Independent Bookstores: Pacific Avenue, Santa Cruz

On an avenue lined with bakeries, antique shops, street singers, and delicious coffee stand three little-known gems of the literary world. Today we’re on Pacific Avenue, Santa Cruz.
First stop: Bookshop Santa Cruz.
This one’s a mix of new and used books, priding itself on its independence and emphasis on local authors. With a clean, bright interior and an impressive selection, it’s also one of only twelve bookstores nationwide to have an Espresso Book Machine. Okay. This is the coolest thing ever. It’s a machine that prints books on demand, on the spot. You can select from over 8 million titles and have your own copy printed, bound, and trimmed in front of your eyes, or even self-publish your own book. (The link above includes a video of the machine printing.)

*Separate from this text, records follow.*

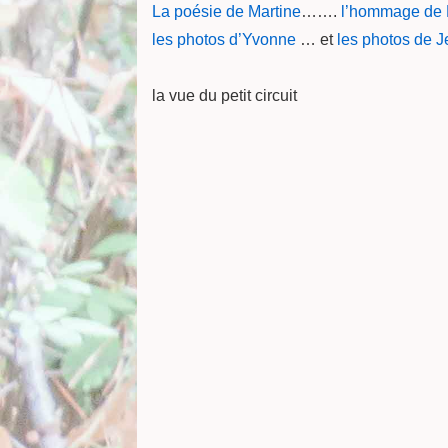
La poésie de Martine
…….
l’hommage de
les photos d’Yvonne
… et
les photos de J
la vue du petit circuit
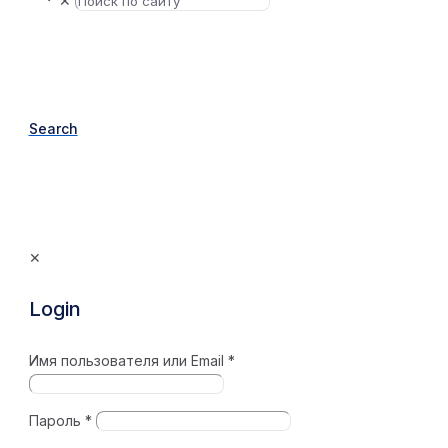
✕
Search
✕
Login
Имя пользователя или Email
*
Пароль
*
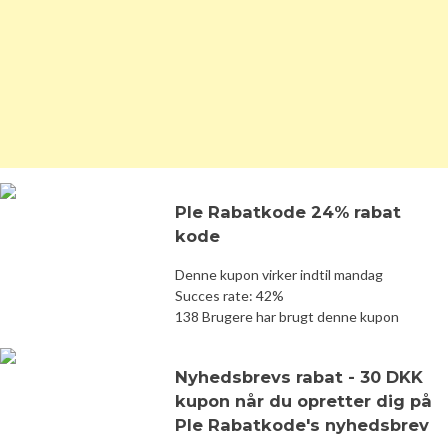
Ple Rabatkode 24% rabat
kode
Denne kupon virker indtil mandag
Succes rate: 42%
138 Brugere har brugt denne kupon
Nyhedsbrevs rabat - 30 DKK
kupon når du opretter dig på
Ple Rabatkode's nyhedsbrev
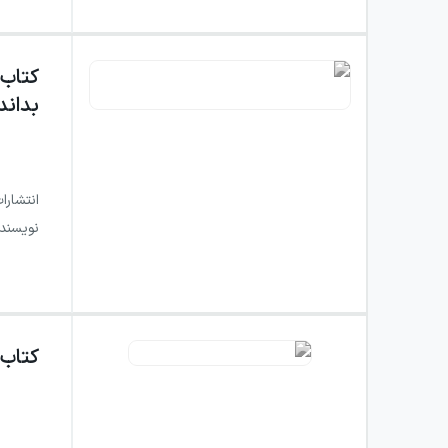
کتاب
بداند
انتشارا
نویسند
کتاب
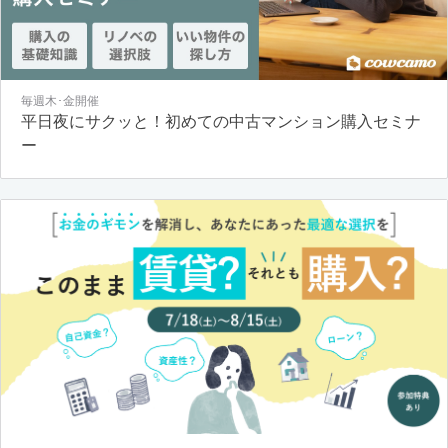
毎週木･金開催
平日夜にサクッと！初めての中古マンション購入セミナ
ー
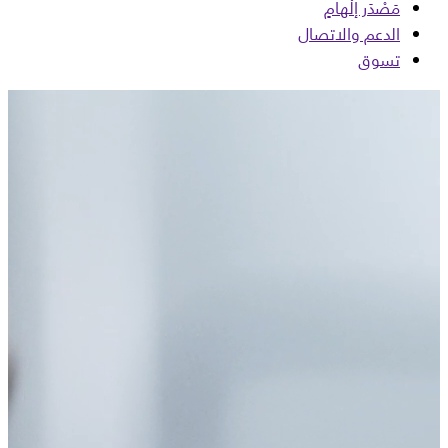
مَصْدَر إلْهامٍ
الدعم والاتصال
تسوق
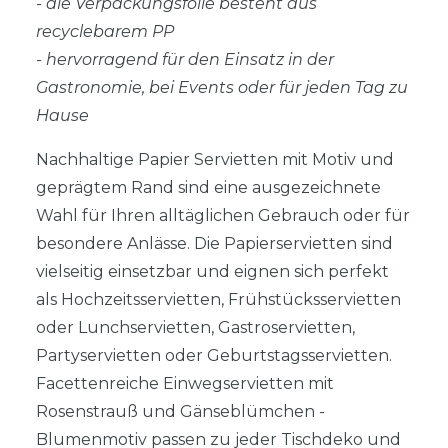
- die Verpackungsfolie besteht aus
recyclebarem PP
- hervorragend für den Einsatz in der
Gastronomie, bei Events oder für jeden Tag zu
Hause
Nachhaltige Papier Servietten mit Motiv und
geprägtem Rand sind eine ausgezeichnete
Wahl für Ihren alltäglichen Gebrauch oder für
besondere Anlässe. Die Papierservietten sind
vielseitig einsetzbar und eignen sich perfekt
als Hochzeitsservietten, Frühstücksservietten
oder Lunchservietten, Gastroservietten,
Partyservietten oder Geburtstagsservietten.
Facettenreiche Einwegservietten mit
Rosenstrauß und Gänseblümchen -
Blumenmotiv passen zu jeder Tischdeko und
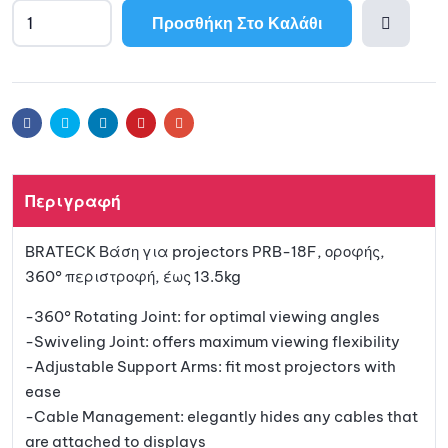
Προσθήκη Στο Καλάθι
A
l
Προσθ
t
e
ήκη
r
Facebook
Twitter
Linkedin
Pinterest
Email
n
a
στη
t
Περιγραφή
i
λίστα
v
BRATECK Βάση για projectors PRB-18F, οροφής,
e
αγαπη
360° περιστροφή, έως 13.5kg
:
μένων
-360° Rotating Joint: for optimal viewing angles
-Swiveling Joint: offers maximum viewing flexibility
-Adjustable Support Arms: fit most projectors with
ease
-Cable Management: elegantly hides any cables that
are attached to displays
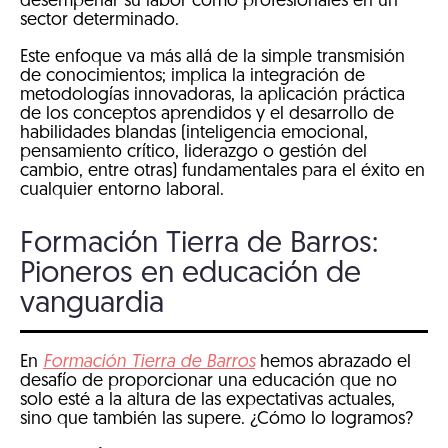
desempeñar su labor como profesionales en un
sector determinado.
Este enfoque va más allá de la simple transmisión
de conocimientos; implica la integración de
metodologías innovadoras, la aplicación práctica
de los conceptos aprendidos y el desarrollo de
habilidades blandas (inteligencia emocional,
pensamiento crítico, liderazgo o gestión del
cambio, entre otras) fundamentales para el éxito en
cualquier entorno laboral.
Formación Tierra de Barros:
Pioneros en educación de
vanguardia
En
Formación Tierra de Barros
hemos abrazado el
desafío de proporcionar una educación que no
solo esté a la altura de las expectativas actuales,
sino que también las supere. ¿Cómo lo logramos?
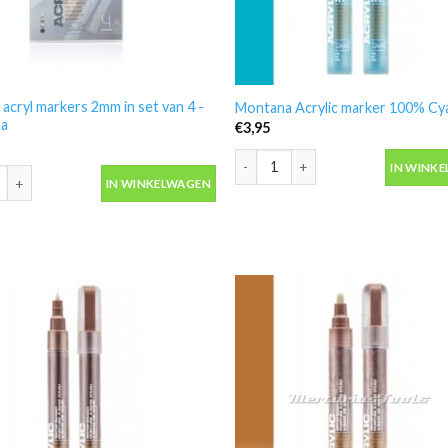
c acryl markers 2mm in set van 4 -
Montana Acrylic marker 100% C
na
€
3,95
Montana Acrylic marker 100% Cya
IN WINK
c acryl markers 2mm in set van 4 -Montana aantal
IN WINKELWAGEN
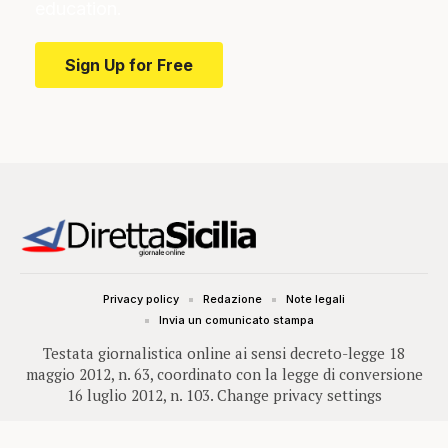
education.
Sign Up for Free
Privacy policy
Redazione
Note legali
Invia un comunicato stampa
Testata giornalistica online ai sensi decreto-legge 18
maggio 2012, n. 63, coordinato con la legge di conversione
16 luglio 2012, n. 103.
Change privacy settings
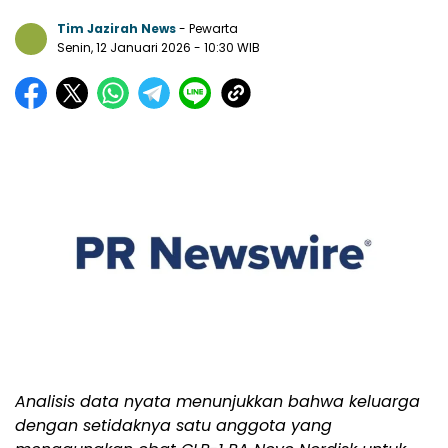
Tim Jazirah News
- Pewarta
Senin, 12 Januari 2026
- 10:30 WIB
Analisis data nyata menunjukkan bahwa keluarga
dengan setidaknya satu anggota yang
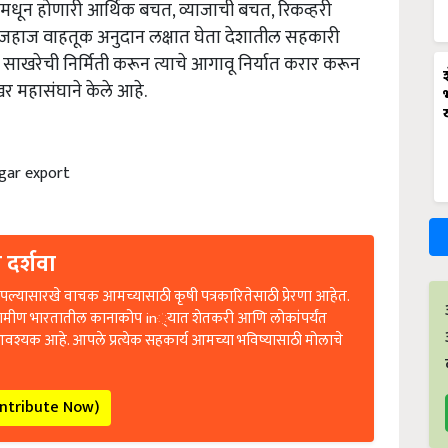
 मधून होणारी आर्थिक बचत, व्याजाची बचत, रिकव्हरी
हाज वाहतूक अनुदान लक्षात घेता देशातील सहकारी
साखरेची निर्मिती करून त्याचे आगावू निर्यात करार करून
खर महासंघाने केले आहे.
gar export
 दर्शवा
ल्यासारखे वाचक आमच्यासाठी कृषी पत्रकारितेसाठी प्रेरणा आहेत.
रामीण भारतातील कानाकोप in्यात शेतकरी आणि लोकांपर्यंत
आवश्यक आहे. आपले प्रत्येक सहकार्य आमच्या भविष्यासाठी मोलाचे
ontribute Now)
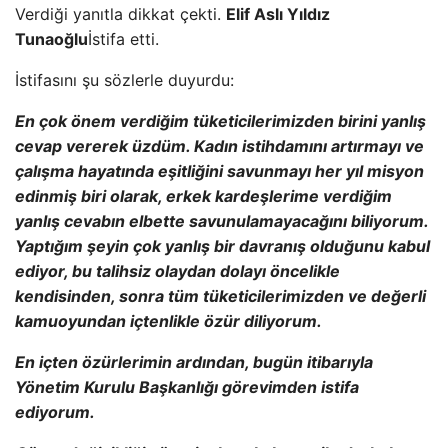
Verdiği yanıtla dikkat çekti.
Elif Aslı Yıldız
Tunaoğlu
İstifa etti.
İstifasını şu sözlerle duyurdu:
En çok önem verdiğim tüketicilerimizden birini yanlış
cevap vererek üzdüm. Kadın istihdamını artırmayı ve
çalışma hayatında eşitliğini savunmayı her yıl misyon
edinmiş biri olarak, erkek kardeşlerime verdiğim
yanlış cevabın elbette savunulamayacağını biliyorum.
Yaptığım şeyin çok yanlış bir davranış olduğunu kabul
ediyor, bu talihsiz olaydan dolayı öncelikle
kendisinden, sonra tüm tüketicilerimizden ve değerli
kamuoyundan içtenlikle özür diliyorum.
En içten özürlerimin ardından, bugün itibarıyla
Yönetim Kurulu Başkanlığı görevimden istifa
ediyorum.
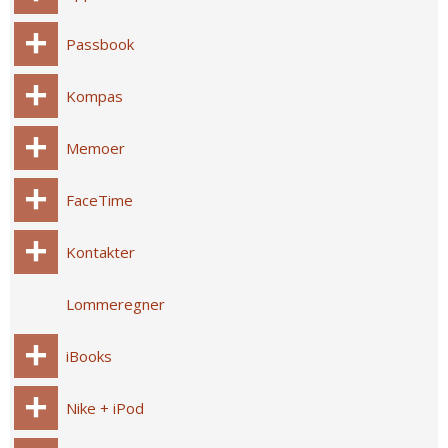
Passbook
Kompas
Memoer
FaceTime
Kontakter
Lommeregner
iBooks
Nike + iPod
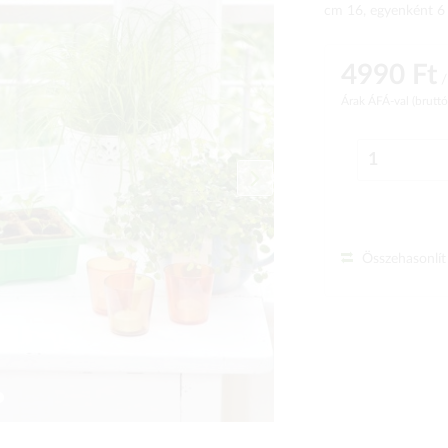
cm 16, egyenként 6
4990 Ft
/
Árak ÁFÁ-val (brutt
Összehasonlít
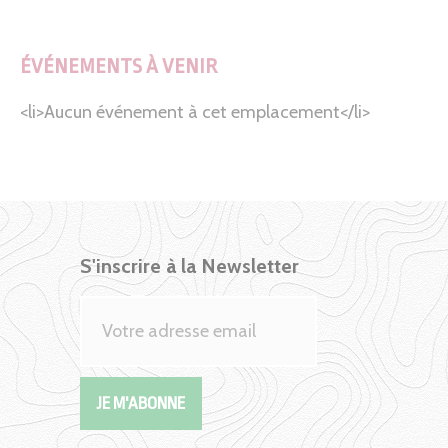
ÉVÉNEMENTS À VENIR
<li>Aucun événement à cet emplacement</li>
S'inscrire à la Newsletter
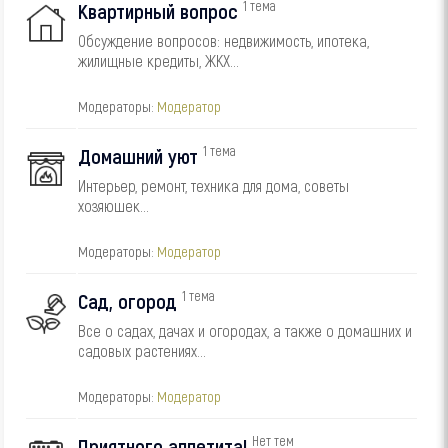
1 тема
Квартирный вопрос
Обсуждение вопросов: недвижимость, ипотека,
жилищные кредиты, ЖКХ...
Модераторы:
Модератор
1 тема
Домашний уют
Интерьер, ремонт, техника для дома, советы
хозяюшек...
Модераторы:
Модератор
1 тема
Сад, огород
Все о садах, дачах и огородах, а также о домашних и
садовых растениях...
Модераторы:
Модератор
Нет тем
Приятного аппетита!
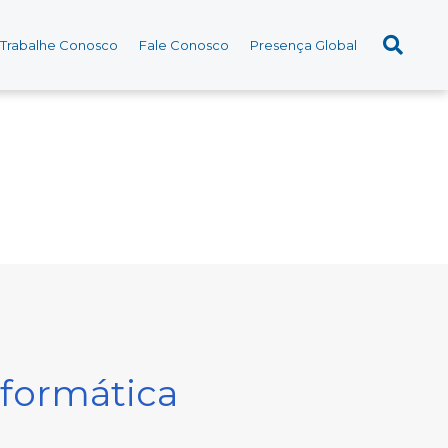
Trabalhe Conosco
Fale Conosco
Presença Global
nformática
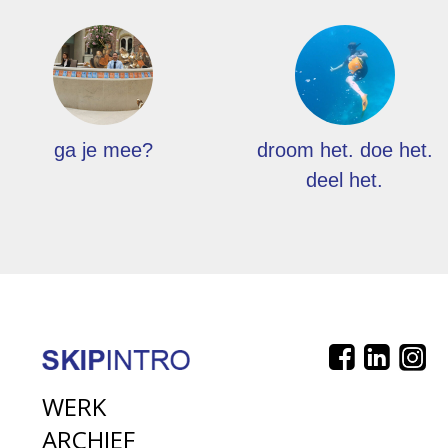
ga je mee?
droom het. doe het.
deel het.
WERK
ARCHIEF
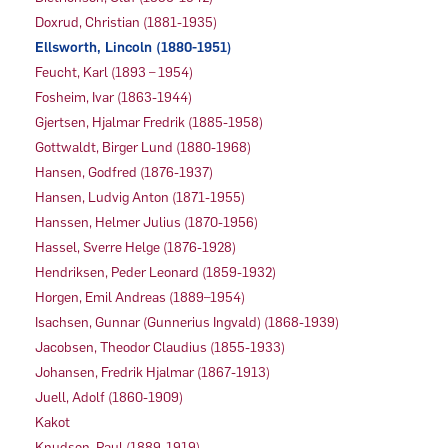
Doxrud, Christian (1881-1935)
Ellsworth, Lincoln (1880-1951)
Feucht, Karl (1893 – 1954)
Fosheim, Ivar (1863-1944)
Gjertsen, Hjalmar Fredrik (1885-1958)
Gottwaldt, Birger Lund (1880-1968)
Hansen, Godfred (1876-1937)
Hansen, Ludvig Anton (1871-1955)
Hanssen, Helmer Julius (1870-1956)
Hassel, Sverre Helge (1876-1928)
Hendriksen, Peder Leonard (1859-1932)
Horgen, Emil Andreas (1889–1954)
Isachsen, Gunnar (Gunnerius Ingvald) (1868-1939)
Jacobsen, Theodor Claudius (1855-1933)
Johansen, Fredrik Hjalmar (1867-1913)
Juell, Adolf (1860-1909)
Kakot
Knudsen, Paul (1889-1919)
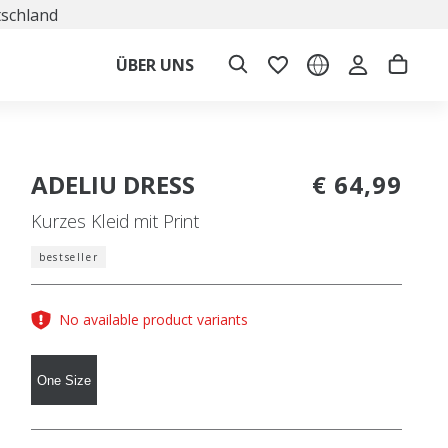
tschland
ÜBER UNS
ADELIU DRESS
€ 64,99
Kurzes Kleid mit Print
bestseller
No available product variants
One Size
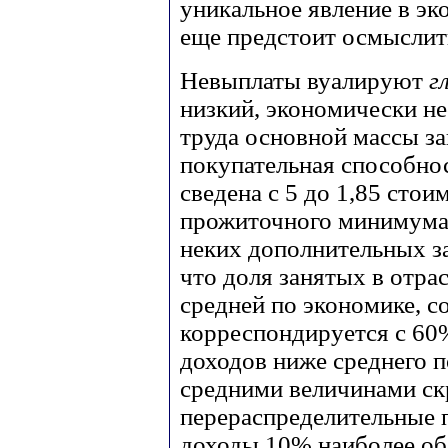
уникальное явление в эк
еще предстоит осмыслит
Невыплаты вуалируют
г
низкий, экономически н
труда основной массы зан
покупательная способно
сведена с 5 до 1,85 сто
прожиточного минимума
неких дополнительных за
что доля занятых в отрас
средней по экономике, с
корреспондируется с 60
доходов ниже среднего п
средними величинами ск
перераспределительные п
доходы 10% наиболее об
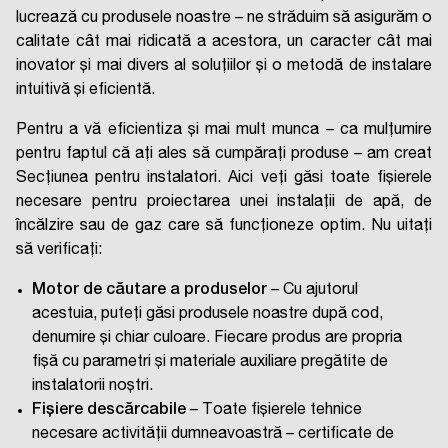
lucrează cu produsele noastre – ne străduim să asigurăm o
calitate cât mai ridicată a acestora, un caracter cât mai
inovator și mai divers al soluțiilor și o metodă de instalare
intuitivă și eficientă.
Pentru a vă eficientiza și mai mult munca – ca mulțumire
pentru faptul că ați ales să cumpărați produse – am creat
Secțiunea pentru instalatori. Aici veți găsi toate fișierele
necesare pentru proiectarea unei instalații de apă, de
încălzire sau de gaz care să funcționeze optim. Nu uitați
să verificați:
Motor de căutare a produselor
– Cu ajutorul
acestuia, puteți găsi produsele noastre după cod,
denumire și chiar culoare. Fiecare produs are propria
fișă cu parametri și materiale auxiliare pregătite de
instalatorii noștri.
Fișiere descărcabile
– Toate fișierele tehnice
necesare activității dumneavoastră – certificate de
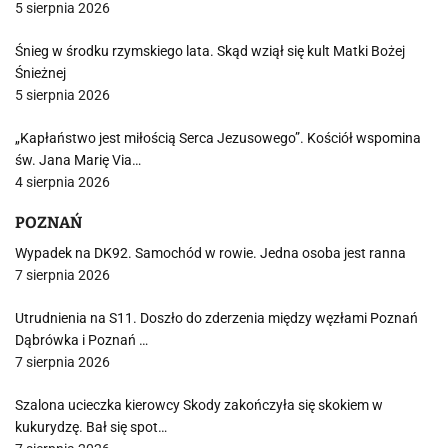
5 sierpnia 2026
Śnieg w środku rzymskiego lata. Skąd wziął się kult Matki Bożej
Śnieżnej
5 sierpnia 2026
„Kapłaństwo jest miłością Serca Jezusowego”. Kościół wspomina
św. Jana Marię Via…
4 sierpnia 2026
POZNAŃ
Wypadek na DK92. Samochód w rowie. Jedna osoba jest ranna
7 sierpnia 2026
Utrudnienia na S11. Doszło do zderzenia między węzłami Poznań
Dąbrówka i Poznań …
7 sierpnia 2026
Szalona ucieczka kierowcy Skody zakończyła się skokiem w
kukurydzę. Bał się spot…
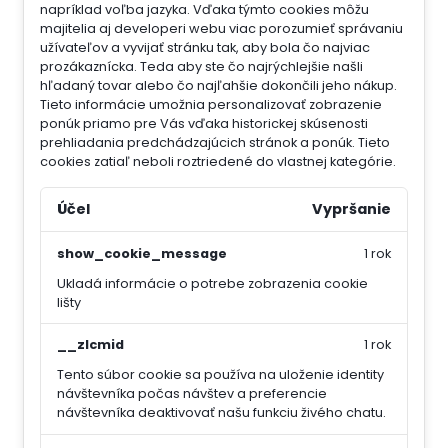
napríklad voľba jazyka.
Vďaka týmto cookies môžu
majitelia aj developeri webu viac porozumieť správaniu
užívateľov a vyvijať stránku tak, aby bola čo najviac
prozákaznícka. Teda aby ste čo najrýchlejšie našli
hľadaný tovar alebo čo najľahšie dokončili jeho nákup.
Tieto informácie umožnia personalizovať zobrazenie
ponúk priamo pre Vás vďaka historickej skúsenosti
prehliadania predchádzajúcich stránok a ponúk.
Tieto
cookies zatiaľ neboli roztriedené do vlastnej kategórie.
Účel
Vypršanie
show_cookie_message
1 rok
Ukladá informácie o potrebe zobrazenia cookie
lišty
__zlcmid
1 rok
Tento súbor cookie sa používa na uloženie identity
návštevníka počas návštev a preferencie
návštevníka deaktivovať našu funkciu živého chatu.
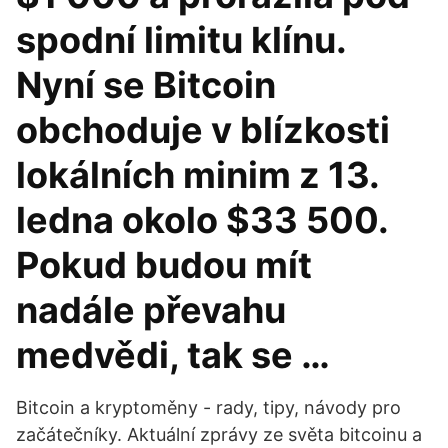
spodní limitu klínu.
Nyní se Bitcoin
obchoduje v blízkosti
lokálních minim z 13.
ledna okolo $33 500.
Pokud budou mít
nadále převahu
medvědi, tak se …
Bitcoin a kryptoměny - rady, tipy, návody pro
začátečníky. Aktuální zprávy ze světa bitcoinu a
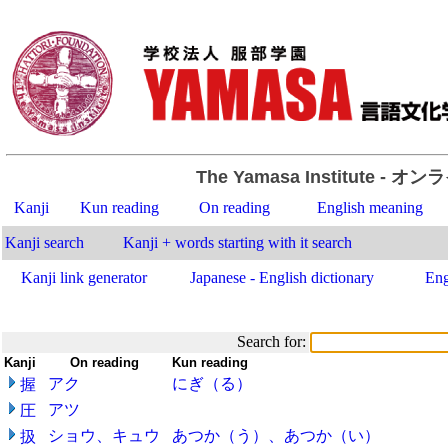
The Yamasa Institute
- オン
Kanji
Kun reading
On reading
English meaning
Kanji search
Kanji + words starting with it search
Kanji link generator
Japanese - English dictionary
Eng
Search for:
Kanji
-
On reading
-
Kun reading
アク
にぎ（る）
握
アツ
圧
ショウ、キュウ
あつか（う）、あつか（い）
扱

Next up: The Literary Guillotine.

Cool sign, right? Considering that Charles Dickens’ A Tale of Two Cities is one of my favorite books, I definitely stood there and snickered at it for a moment.
The Literary Guillotine isn’t located right on Pacific Avenue–it’s just off to the side, at 204 Locust Street (wonder if there’s any symbolism in that). There’s a cute little red wagon containing sale books just outside the door. Unfortunately, I thought the outside was a little cooler than the inside. Maybe I’d think differently if I were still in college–their selection is heavily academic, catering especially to UCSC students. Maybe my brain is getting soft, having been out of school for almost 2 years.
Last, but not least: Logos Books and Records.
Fun factoid: logos (λογοσ) means word or Word, one of my favorite words in Greek (see my blog subtitle). I’m not much of a music person, but Logos Books and Records definitely has a selection–along with a huge variety of paperbacks, hardbacks, bestsellers, and antiquarian books, which hold much more draw for me. Over 40 years old, Logos claims to be the largest independent used books and music store on the central coast of California. On a previous occasion, I found a book on bookbinding here; this time, I bought a copy of Dorothy Wordsworth’s journals, cross-referenced with a selection of her brother William’s poems. After learning about Dorothy while visiting the Wordsworth’s home in England, I was thrilled to find some of her writings. Such “finds” are one of my favorite things about the used bookstore experience–I came out with something I wasn’t looking for, but that adds a welcome “friend” to my collection. Old, obscure, and only $5? Yes please.

At a price like that, I can get coffee too…and enjoy both at San Lorenzo Park across the river.

Have you been to any of the bookstores on Pacific Avenue? Have any reviews, trip stories, or extra information to share? I’d love to hear your comments!